We rejected the schemes involving underscores (3–5) as too
unfamiliar and difficult to navigate.  We prefer the present proposal
over schemes 1 and 2 because it entails the least change from
the current scheme while placing all of the source code for a module
under a single directory.  Tools and scripts that depend upon the current
scheme must be revised, but at least for Java source code the structure
underneath each `$MODULE` directory is the same as before.

Additional issues which we considered:

  - _Should we define distinct directories for resource files, so that
    they would be separate from Java source files?_ — No; this
    does not seem worth the trouble.

  - _Some modules have content that spans repositories; is this a
    problem?_ — It's an annoyance, but the build system can cope
    with it via the magic of the `VPATH` mechanism.  Over time we might
    restructure the repositories to reduce or even eliminate cross-repo
    modules, but that's beyond the scope of this JEP.

  - _Some modules have multiple native libraries; should we merge them so
    that each module has at most one native library?_ — No; in
    some cases we need the flexibility of multiple native libraries per
    module, _e.g._, for "headless" _vs._ "headful" AWT.


Testing
-------

As stated, this JEP does not change the structure of the JRE and JDK
binary images, and makes only minor changes to the content.  We therefore
validated this change by comparing images built with it against images
built without it, and running tests to validate the actual minor changes.

Stored entries
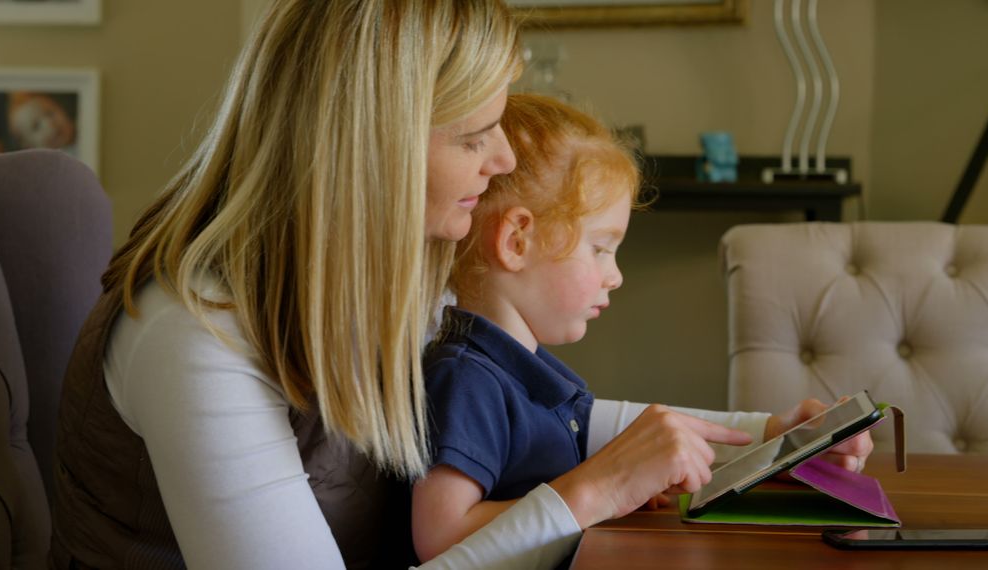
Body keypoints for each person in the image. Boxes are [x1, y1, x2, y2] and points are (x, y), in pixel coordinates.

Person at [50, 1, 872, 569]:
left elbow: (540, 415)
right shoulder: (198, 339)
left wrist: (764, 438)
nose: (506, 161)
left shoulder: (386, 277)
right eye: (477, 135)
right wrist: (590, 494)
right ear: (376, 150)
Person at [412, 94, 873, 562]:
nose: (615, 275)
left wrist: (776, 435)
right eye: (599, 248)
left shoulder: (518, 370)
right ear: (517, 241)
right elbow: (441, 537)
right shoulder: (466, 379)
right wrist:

> [PARTS OF THE EXERCISE]
1. According to the source-layout text, how can the build system cope with modules whose content spans repositories?
2. Decide whether each statement agrees with the source-layout text, answering yes or no and quoting the deciding words: (a) The schemes involving underscores were rejected as too unfamiliar and difficult to navigate. (b) Distinct directories for resource files were adopted to keep them separate from Java source files. (c) Each module is limited to at most one native library.
3. Please reproduce word for word the part of the source-layout text starting at "As stated, this" and ending at "actual minor changes.".

> [EXERCISE ANSWERS]
1. The build system can cope with it via the magic of the `VPATH` mechanism.

2.
(a) Yes: "We rejected the schemes involving underscores (3–5) as too unfamiliar and difficult to navigate."
(b) No: "No; this does not seem worth the trouble."
(c) No: "in some cases we need the flexibility of multiple native libraries per module"

3.
As stated, this JEP does not change the structure of the JRE and JDK
binary images, and makes only minor changes to the content.  We therefore
validated this change by comparing images built with it against images
built without it, and running tests to validate the actual minor changes.